Auf Eng­lisch? Ja, auf Eng­lisch. Es han­delt sich näm­lich eben nicht um einen Wechsel zu einem ita­lie­ni­schen Zweit­li­gisten, um in Ruhe die Kar­riere aus­klingen zu lassen. Dieser Wechsel ist jetzt schon die Geschichte des Trans­fer­som­mers – und soll so viele Men­schen wie mög­lich errei­chen. Gian­luigi Buffon kehrt zu seinem ersten Pro­fi­verein zurück und denkt lange nicht ans Auf­hören. Mit 43 Jahren. Warum tut er sich das an?

Es hätte kaum einen kli­schee­haf­teren Zeit­punkt der Ver­kün­dung geben können als diesen 17. Juni: Auf den Tag genau zwanzig Jahre zuvor machte Buffon sein letztes Spiel für Parma Calcio. Kurz darauf ver­ließ er den Verein in Rich­tung Juventus Turin. Er zog aus, um die ita­lie­ni­sche Meis­ter­schaft zu gewinnen, und wurde zur Legende. Nun kehrt Parmas Superman – wie er genannt wird, seit er 1997 gegen Inter Mai­land einen Elf­meter von Ronaldo hielt – dorthin zurück, wo alles begann.
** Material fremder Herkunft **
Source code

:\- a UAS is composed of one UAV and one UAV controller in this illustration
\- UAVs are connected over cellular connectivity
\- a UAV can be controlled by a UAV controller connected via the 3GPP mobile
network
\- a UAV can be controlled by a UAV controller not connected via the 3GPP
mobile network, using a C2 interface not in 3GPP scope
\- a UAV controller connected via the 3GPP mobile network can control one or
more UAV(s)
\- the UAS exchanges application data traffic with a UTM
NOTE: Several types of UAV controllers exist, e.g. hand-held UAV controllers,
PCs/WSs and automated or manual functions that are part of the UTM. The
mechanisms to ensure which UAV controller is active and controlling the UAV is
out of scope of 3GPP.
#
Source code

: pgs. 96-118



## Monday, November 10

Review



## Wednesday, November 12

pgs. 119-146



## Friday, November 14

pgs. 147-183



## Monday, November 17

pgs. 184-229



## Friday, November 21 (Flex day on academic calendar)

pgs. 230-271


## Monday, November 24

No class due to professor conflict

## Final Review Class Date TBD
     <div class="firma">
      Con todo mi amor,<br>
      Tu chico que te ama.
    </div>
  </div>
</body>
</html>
Wo er nicht nur sein Serie-A-Debüt gab, die Coppa Italia und den UEFA-Cup gewann, son­dern schon mit drei­zehn Jahren in der Jugend gekickt hat. Wo er 1995 mit gerade einmal sieb­zehn Jahren in der Serie A debü­tierte – und prompt gegen Stars wie Roberto Baggio oder George Weah parierte. Von wo er für die dama­lige Rekord­summe von 52,88 Mil­lionen Euro zu Juventus Turin wech­selte und damit auch zwanzig Jahre später noch zu den drei teu­ersten Tor­hü­ter­trans­fers der Welt steht.

Bei Buffon ist wenig glatt­po­liert

Buffon hatte Recht, als er bei diesem Rekord­wechsel sagte: Ich bin sicher, wir werden viele Tro­phäen gewinnen.“ Seitdem hat sich einiges getan, mit Aus­zeich­nungen geschmückt kehrt die ita­lie­ni­sche Insti­tu­tion nach Parma zurück. Die Liste seiner Erfolge ist mitt­ler­weile länger als die der aller­meisten Ver­eine: Elf natio­nale Meis­ter­titel, sechs Pokal­siege, acht Super­po­kal­siege, Uefa-Cup-Sieger, Fuß­baller des Jahres der UEFA und Ita­liens, Welt­tor­hüter des Jahres, zwölf­ma­liger Serie-A-Tor­hüter des Jahres, Welt­meister. Was fehlt: Die Cham­pions League Der Fakt, dass ich sie noch gewinnen möchte, treibt mich an“, hat Buffon 2017 einmal gesagt. Das war vor vier Jahren. Und schon damals dachte man, seine aktive Zeit als Spieler würde sich dem Ende neigen.

Seine Kar­riere ist ebenso wenig glatt­po­liert, wie Buf­fons Per­sön­lich­keit, sie ist hin- und her­ge­rissen – aber immer bestimmt von der Liebe zum Fuß­ball. Allein die Geschichte, wie er zu seiner Posi­tion kam, zeigt das. In seiner Jugend buhlten viele Ver­eine um Gigi, den begna­deten Mit­tel­feld­spieler. Er aller­dings war spä­tes­tens nach der WM 1990 so sehr von Thomas N’Kono, dem Tor­wart Kame­runs, ver­zau­bert, dass er unbe­dingt in dessen Fuß­stapfen treten wollte. Und es also tat. N’Kono hatte einen so großen Ein­fluss auf Buffon, dass er einem seiner Söhne den Zweit­namen Thomas gab.